• Exercise prompt
Beginning at the line containing "ie w ogrodzie?", repeat each line below exactly up to and including the line containing "Problèmes de connexion et d’inscription". Do not repeat the pictures.

******************************

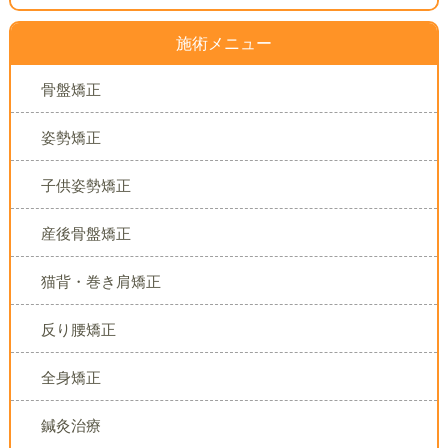
施術メニュー
骨盤矯正
姿勢矯正
子供姿勢矯正
産後骨盤矯正
猫背・巻き肩矯正
反り腰矯正
全身矯正
鍼灸治療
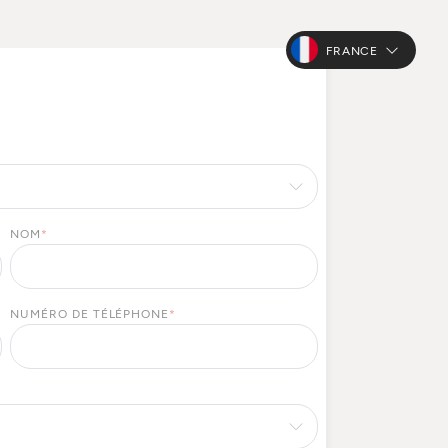
FRANCE
NOM
*
NUMÉRO DE TÉLÉPHONE
*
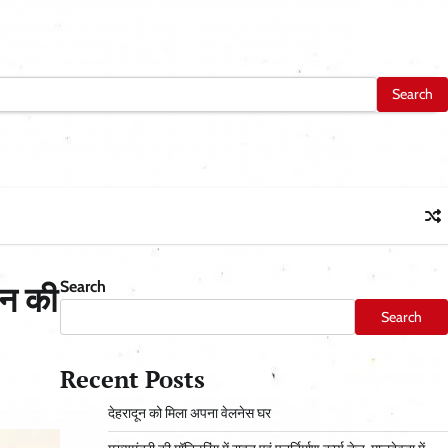
Search
ान की
Search
Recent Posts
देहरादून को मिला अपना वेलनेस घर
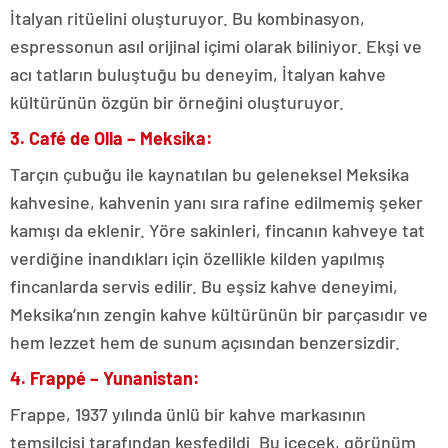
İtalyan ritüelini oluşturuyor. Bu kombinasyon,
espressonun asıl orijinal içimi olarak biliniyor. Ekşi ve
acı tatların buluştuğu bu deneyim, İtalyan kahve
kültürünün özgün bir örneğini oluşturuyor.
3. Café de Olla – Meksika:
Tarçın çubuğu ile kaynatılan bu geleneksel Meksika
kahvesine, kahvenin yanı sıra rafine edilmemiş şeker
kamışı da eklenir. Yöre sakinleri, fincanın kahveye tat
verdiğine inandıkları için özellikle kilden yapılmış
fincanlarda servis edilir. Bu eşsiz kahve deneyimi,
Meksika’nın zengin kahve kültürünün bir parçasıdır ve
hem lezzet hem de sunum açısından benzersizdir.
4. Frappé – Yunanistan:
Frappe, 1937 yılında ünlü bir kahve markasının
temsilcisi tarafından keşfedildi. Bu içecek, görünüm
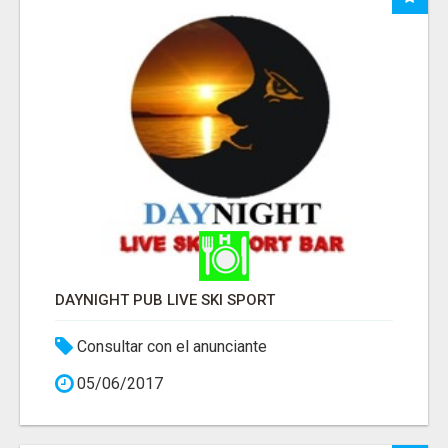
DAYNIGHT PUB LIVE SKI SPORT
Consultar con el anunciante
05/06/2017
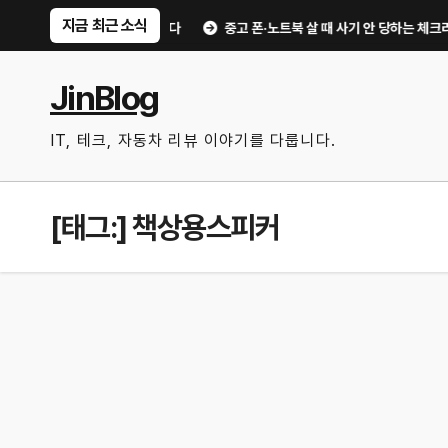
Skip
지금 최근 소식
 써먹을 만한 기능만 골랐다
중고 폰·노트북 살 때 사기 안 당하는 체크리스트｜
to
content
JinBlog
IT, 테크, 자동차 리뷰 이야기를 다룹니다.
[태그:]
책상용스피커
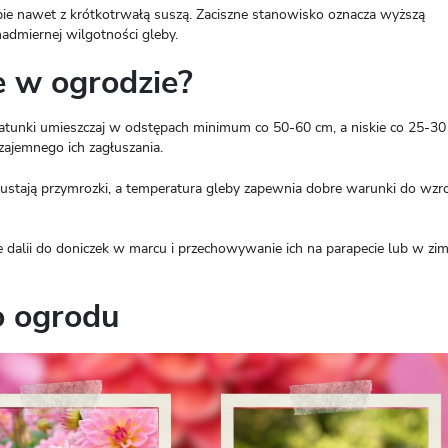
obie nawet z krótkotrwałą suszą. Zaciszne stanowisko oznacza wyższą
nadmiernej wilgotności gleby.
ie w ogrodzie?
gatunki umieszczaj w odstępach minimum co 50-60 cm, a niskie co 25-3
zajemnego ich zagłuszania.
ustają przymrozki, a temperatura gleby zapewnia dobre warunki do wzr
 dalii do doniczek w marcu i przechowywanie ich na parapecie lub w 
o ogrodu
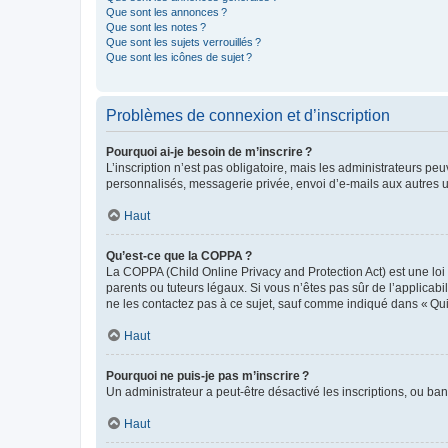
Que sont les annonces ?
Que sont les notes ?
Que sont les sujets verrouillés ?
Que sont les icônes de sujet ?
Problèmes de connexion et d’inscription
Pourquoi ai-je besoin de m’inscrire ?
L’inscription n’est pas obligatoire, mais les administrateurs peu
personnalisés, messagerie privée, envoi d’e-mails aux autres ut
Haut
Qu’est-ce que la COPPA ?
La COPPA (Child Online Privacy and Protection Act) est une loi
parents ou tuteurs légaux. Si vous n’êtes pas sûr de l’applicabil
ne les contactez pas à ce sujet, sauf comme indiqué dans « Qui
Haut
Pourquoi ne puis-je pas m’inscrire ?
Un administrateur a peut-être désactivé les inscriptions, ou ban
Haut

******************************

• Solution
ie w ogrodzie?
gatunki umieszczaj w odstępach minimum co 50-60 cm, a niskie co 25-3
zajemnego ich zagłuszania.
ustają przymrozki, a temperatura gleby zapewnia dobre warunki do wzr
 dalii do doniczek w marcu i przechowywanie ich na parapecie lub w 
o ogrodu
Que sont les annonces ?
Que sont les notes ?
Que sont les sujets verrouillés ?
Que sont les icônes de sujet ?
Problèmes de connexion et d’inscription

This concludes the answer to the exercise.